▸ **Texte d'étude**:
»»

D'aucuns seraient tentés de trouver dans cette histoire une parenté avec L'homme blessé, un film dans lequel un adolescent tentait de combler sa quête d'absolu dans la douleur amoureuse. L'idée n'a pourtant jamais traversé l'esprit du cinéaste.

«J'ai lu cela dans les journaux français au moment de la sortie du film et j'avoue avoir été un peu étonné. Vraiment, je n'y ai jamais songé. C'est probablement dû à la présence de Jean-Hugues Anglade. Mais Jean-Hugues n'est plus du tout l'ado que j'ai filmé il y a 27 ans. Personnellement, je ne vois pas de lien particulier entre les deux films, sinon celui qui relie tous mes films en fait.»

Quand on lui demande s'il considère Persécution comme étant le film le plus «personnel» qu'il ait réalisé, Patrice Chéreau ne souscrit pas vraiment à la proposition.

«Si l'on accole une connotation autobiographique au mot «personnel», je dis que ce film ne l'est ni plus ni moins que les autres. Tous mes films me sont personnels. Même une fresque comme La reine Margot. Il y a forcément une part de moi dans tout ce que je fabrique.»

Le cinéaste affirme par ailleurs avoir aujourd'hui plus de difficulté à monter ses projets de cinéma qu'auparavant.

«Mais je fais partie des privilégiés qui ont encore la possibilité de tourner les films qu'ils ont envie de faire. À mon avis, il n'y a aucun intérêt à raconter des histoires heureuses. De plus, mon cinéma s'adresse aux adultes. Or, les adultes se déplacent de moins en moins pour aller voir des films. Ce genre de drame est moins viable sur le plan commercial qu'il ne le fut à une certaine époque, les salles étant remplies d'ados et de tout jeunes adultes.»

Le grand invité du Louvre

Depuis des mois, Patrice Chéreau mène plusieurs projets de front en vue d'un grand événement au musée du Louvre, qui s'étendra sur trois mois à partir de novembre. En sa qualité de «grand invité» 2010, l'artiste proposera, à l'intérieur du musée, des pièces de théâtre, une exposition, de la danse, de la musique filmée, des concerts, autant de disciplines liées à un thème: «Les visages et les corps». Pour l'occasion, il mettra notamment en scène Rêve d'automne, une pièce du Norvégien Jon Fosse; Valeria Bruni-Tedeschi et Pascal Greggory, des habitués, font notamment partie de la distribution. Romain Duris dira de son côté les mots de Bernard-Marie Koltès dans La nuit juste avant les forêts, un solo.

«Il y aura bien d'autres choses, prévient le principal intéressé. Cet événement m'occupe beaucoup, mais il ne m'empêche pas de penser à mon prochain film. J'en suis présentement à l'étape de l'écriture. Et je ne veux pas en dire plus!»

Persécution est présentement à l'affiche.

««

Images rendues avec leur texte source
»»

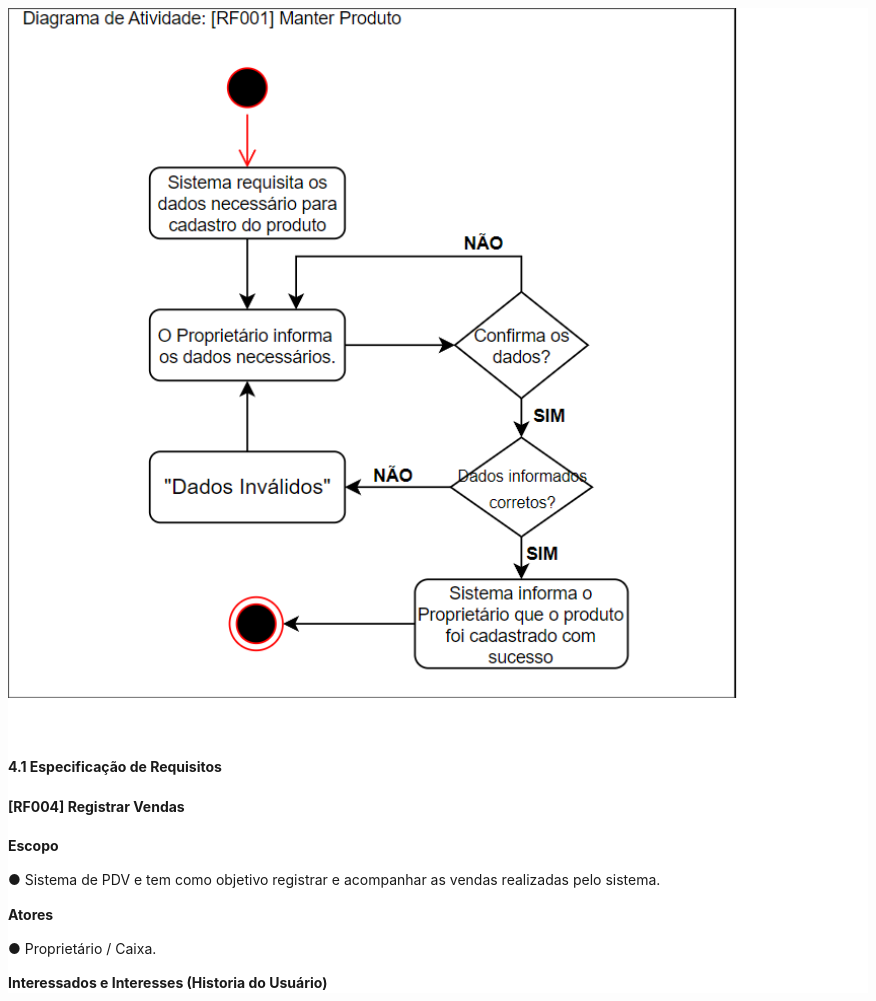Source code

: ![](imagens/ativ1.png)

<br>

#### 4.1 Especificação de Requisitos

#### [RF004] Registrar Vendas

**Escopo**

● Sistema de PDV e tem como objetivo registrar e acompanhar as vendas
realizadas pelo sistema.

**Atores**

● Proprietário / Caixa.

**Interessados e Interesses (Historia do Usuário)**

««

▸ **Consigne 1**: Restituez tel quel le passage du texte sur Patrice Chéreau qui commence par « Quand on lui » et se termine par « de cinéma qu'auparavant. ».
▸ **Consigne 2**:
Pour chaque affirmation, dites par oui ou par non si elle s'accorde avec le texte sur Patrice Chéreau, et citez les mots de ce texte qui permettent de trancher.
(a) L'événement au Louvre durera trois mois à partir de novembre.
(b) Chéreau voit un lien particulier entre Persécution et L'homme blessé.
(c) Chéreau a aujourd'hui moins de mal qu'avant à monter ses projets de cinéma.

▸ **Réponse 1**:
Quand on lui demande s'il considère Persécution comme étant le film le plus «personnel» qu'il ait réalisé, Patrice Chéreau ne souscrit pas vraiment à la proposition.

«Si l'on accole une connotation autobiographique au mot «personnel», je dis que ce film ne l'est ni plus ni moins que les autres. Tous mes films me sont personnels. Même une fresque comme La reine Margot. Il y a forcément une part de moi dans tout ce que je fabrique.»

Le cinéaste affirme par ailleurs avoir aujourd'hui plus de difficulté à monter ses projets de cinéma qu'auparavant.

▸ **Réponse 2**:
(a) Oui : « qui s'étendra sur trois mois à partir de novembre ».
(b) Non : « Personnellement, je ne vois pas de lien particulier entre les deux films ».
(c) Non : « avoir aujourd'hui plus de difficulté à monter ses projets de cinéma qu'auparavant ».